確かにネパール語を母語とする人口はそれほど多くは無いが、ネパール国内で異民族と交流を図る際にネパール語が用いられ、また官庁をはじめメディアでもネパール語が使用されるため、ネパール語の習得は必要不可欠である。ネパール語を母語としない民族は、学校教育を通して公用語のネパール語を習得する。民主化以前は同化政策も実施され、一時期、公式の場でネパール語を使用しないと罰せられることもあったが、90年の民主化以降は、それぞれ少数民族の文化保護(権利)運動が盛んであり、今では初等・中等教育において数多くの少数民族の言語で教育を受けることが可能である。
ネパール語以外を母語とする民族の子どもたちの母語教育についてであるが、実は少数民族の言語で教育を行う学校の人気はさほど高くない。なぜなら、少数民族の言語だけを使っていても多民族国家ネパールでは生きていくことが困難であるため、ネパール語を主とする学校に通わせる親が多い。さらに言えば、ネパール語よりも英語を話せた方が、外資系の企業で働いたり、出稼ぎに出かけたりと、将来の可能性が拡大するので英語教育を行う私立学校が人気を集めている。
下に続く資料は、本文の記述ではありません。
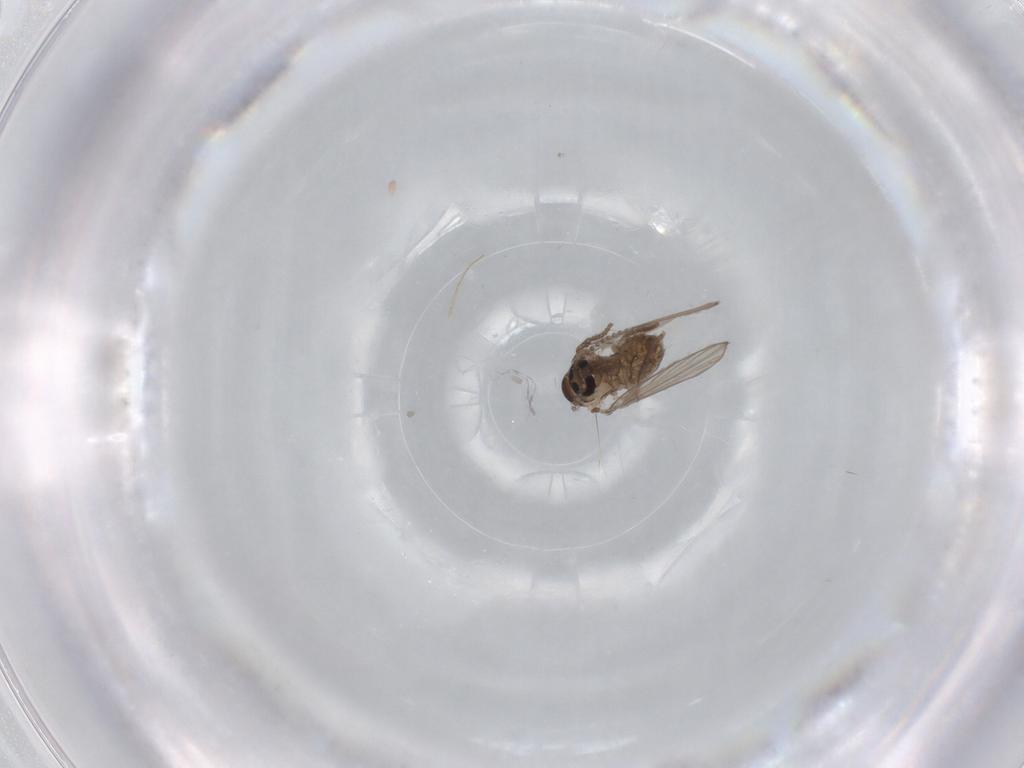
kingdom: Animalia
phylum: Arthropoda
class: Insecta
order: Diptera
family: Psychodidae
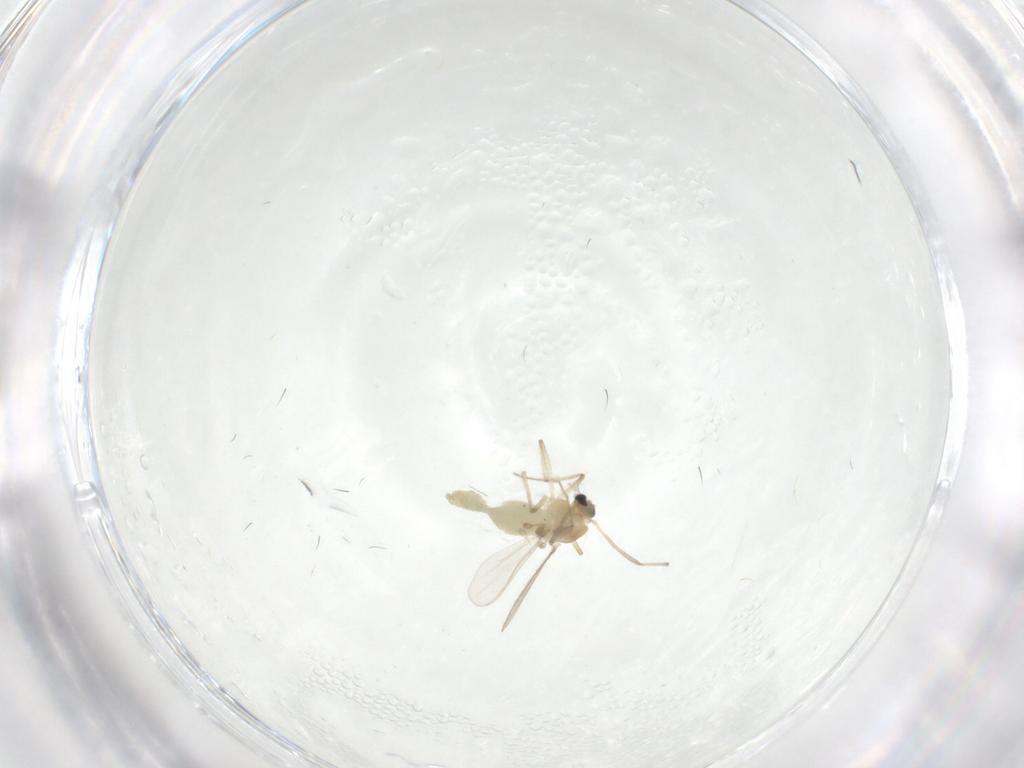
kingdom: Animalia
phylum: Arthropoda
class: Insecta
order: Diptera
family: Chironomidae
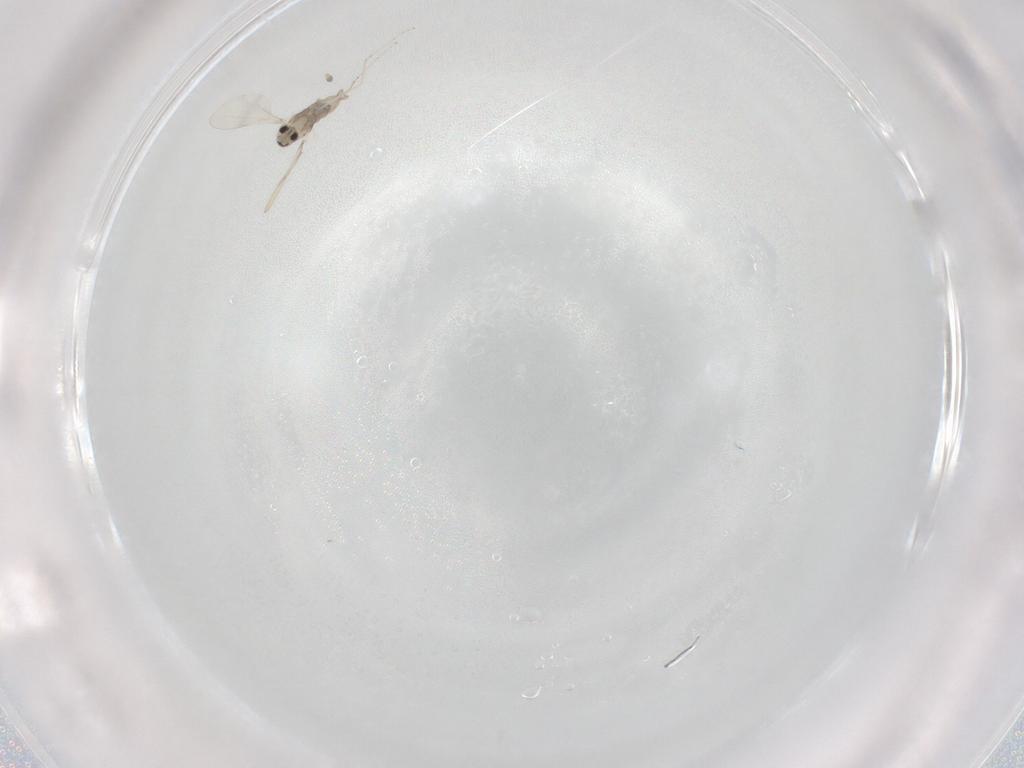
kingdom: Animalia
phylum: Arthropoda
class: Insecta
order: Diptera
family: Cecidomyiidae
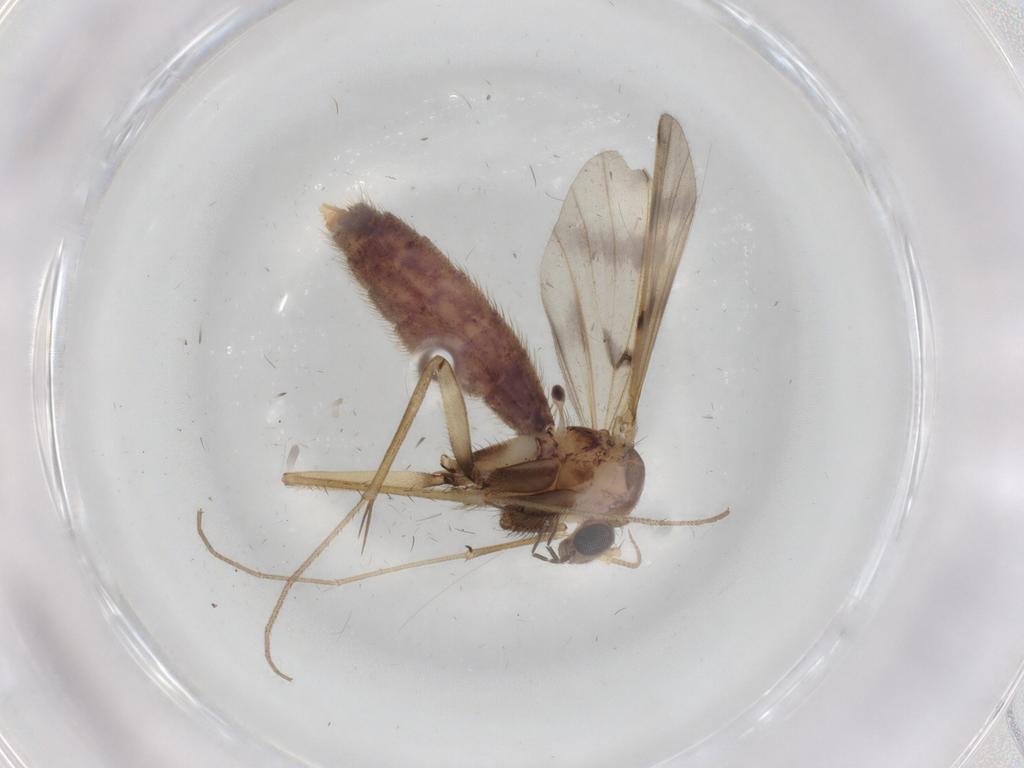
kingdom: Animalia
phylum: Arthropoda
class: Insecta
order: Diptera
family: Mycetophilidae
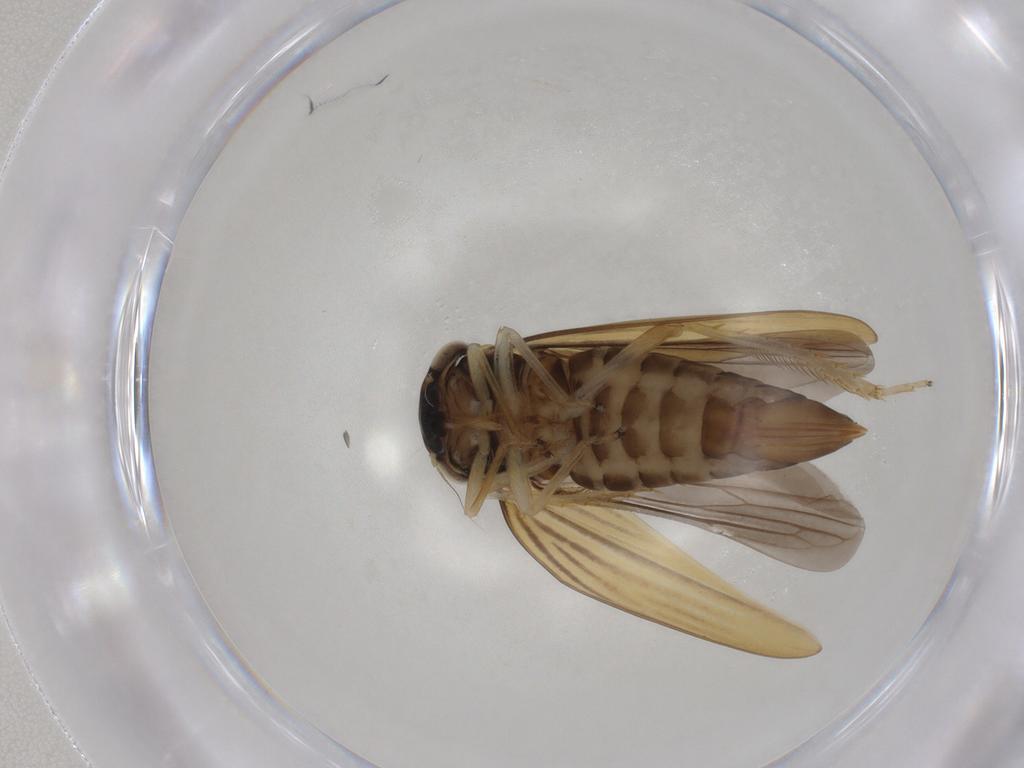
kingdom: Animalia
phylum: Arthropoda
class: Insecta
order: Hemiptera
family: Cicadellidae
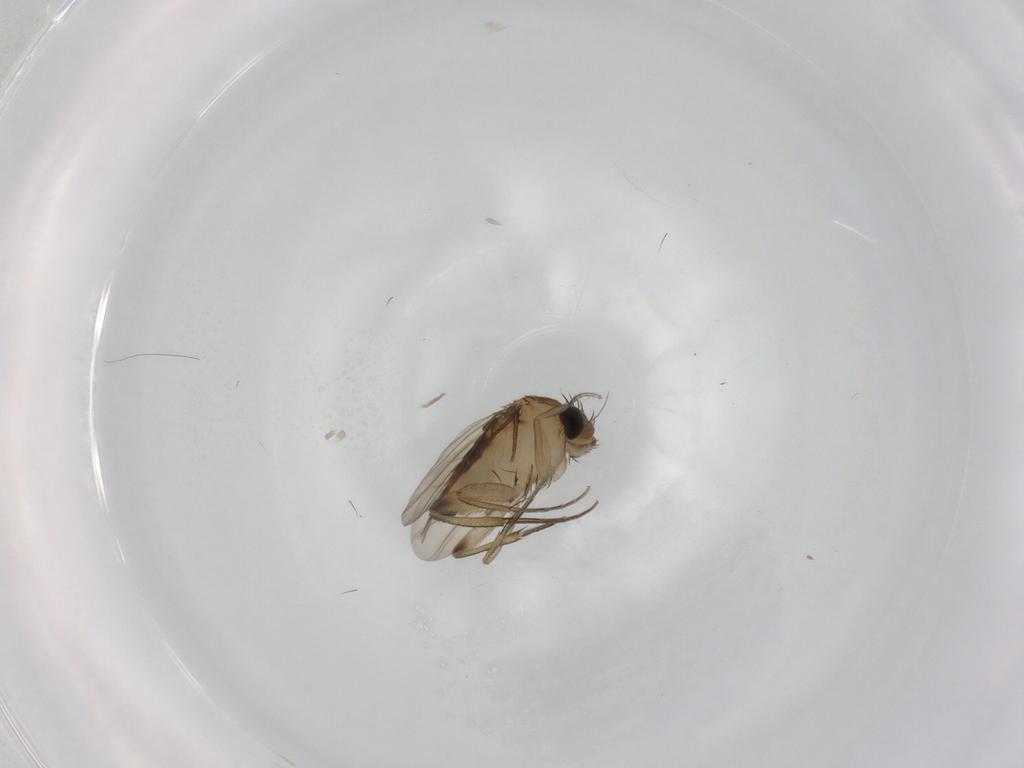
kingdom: Animalia
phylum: Arthropoda
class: Insecta
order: Diptera
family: Phoridae
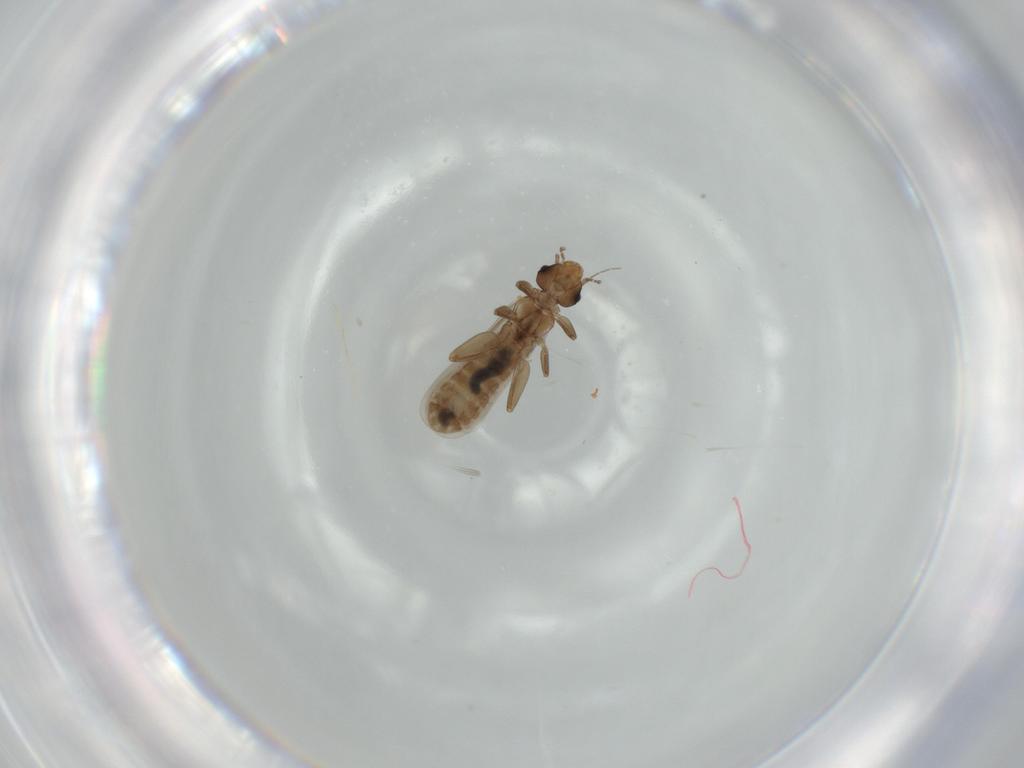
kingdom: Animalia
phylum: Arthropoda
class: Insecta
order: Psocodea
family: Liposcelididae
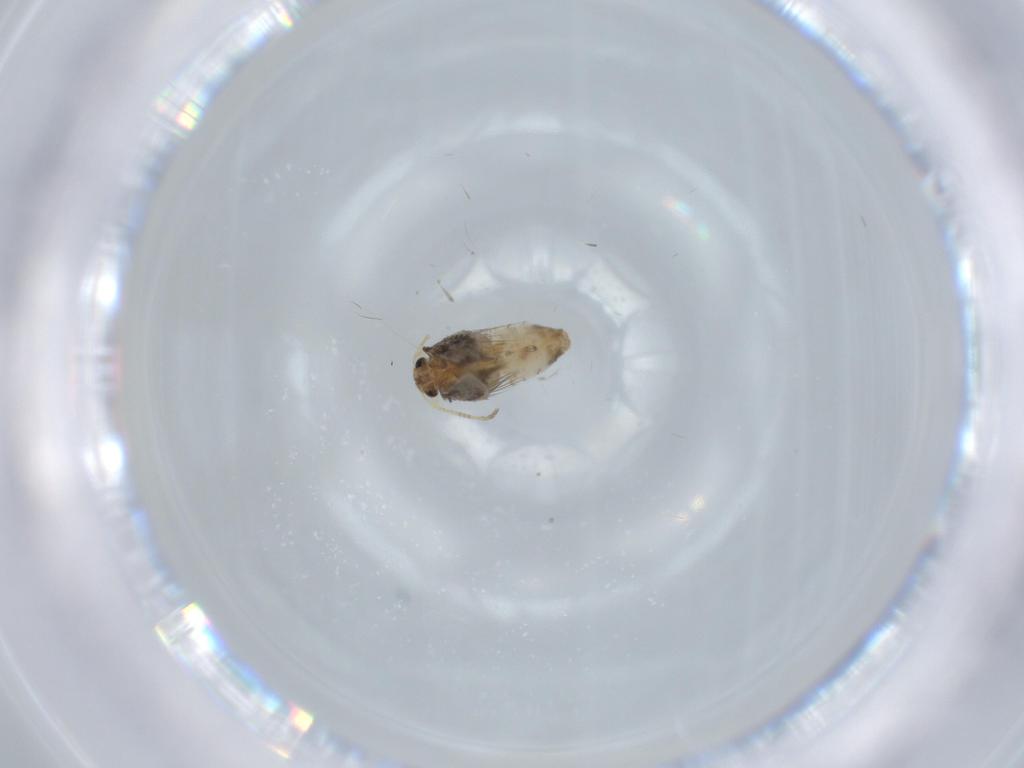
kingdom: Animalia
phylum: Arthropoda
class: Insecta
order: Lepidoptera
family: Nepticulidae
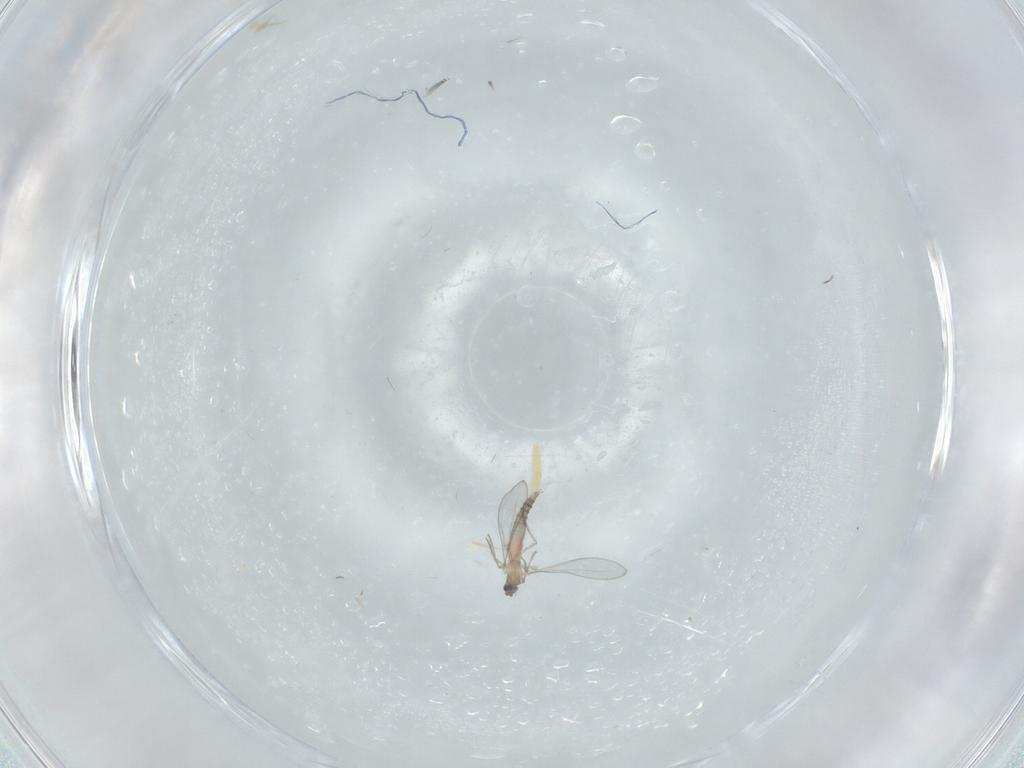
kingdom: Animalia
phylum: Arthropoda
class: Insecta
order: Diptera
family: Cecidomyiidae
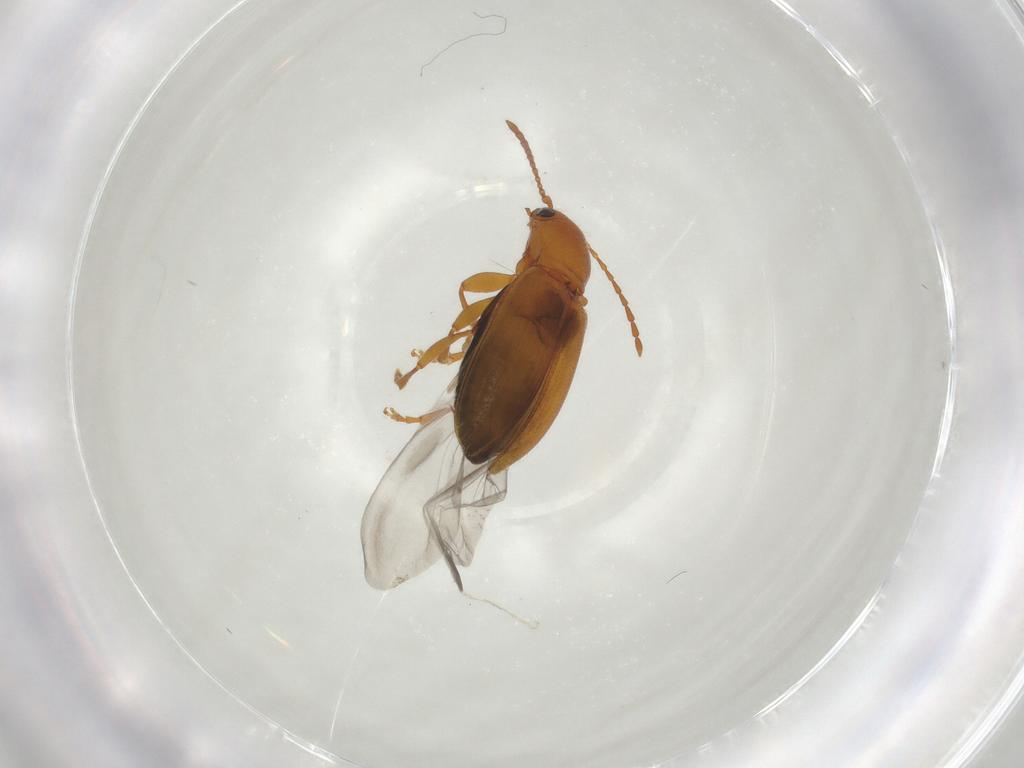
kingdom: Animalia
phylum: Arthropoda
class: Insecta
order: Coleoptera
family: Chrysomelidae
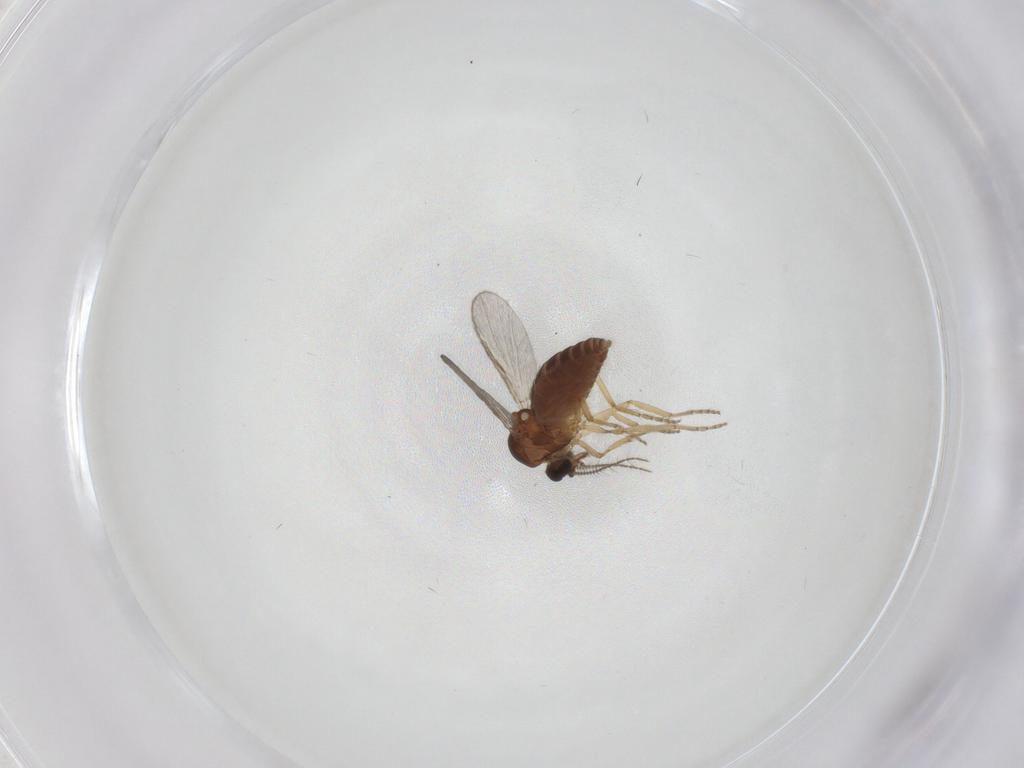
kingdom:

私立学校が競争を展開している都心部では、私立学校の多くが英語教育を 一つの売りとしている。そのため、授業料も高いが評判も高いような学校ほど英語教育に重点をおいている。私立学校もピンからキリまで存在するのでそのレベルによるが、ネパール語以外の全科目を英語で 実施している学校が一般的である。またその指導方法も、英語以外の他言語を学内で禁止するものから、指導時のみ英語を用いる、また、指導の際にネパール語と英語の両方を用いるものなど多種多様である。その結果、英語を自由自在に使えても、逆に民族語やネパール語を上手に使えない子どもが数多く出てきている。
一方、公立学校の方も数年前から1年生から英語の授業を導入しているが、あくまでも英語という教科内のことであり、それ以外の科目はネパール語で教育がおこなわれている。これにより公立学校卒は、英語があまりできないというレッテルが張られ、英語教育を重視してほしい中流階級以上が子どもを公立学校に行かせない一つの理由にもなっている。しかし、公立学校が私立学校と競争して英語教育を実施しようにも、英語「で」教えられるどころか、英語「を」教えられる教員すらいないのが現状である。
現在ネパールで求められている言語教育政策は、ネパールの多民族多言語状況を鑑みて、少なくとも児童の母語が確立する九歳までは母語教育を実施し、かつ公用語教育そして英語教育をうまく融合させることである。しかし、児童に母語・公用語・英語をマスターさせるための言語教育政策は未だに確立されていないのが現状である。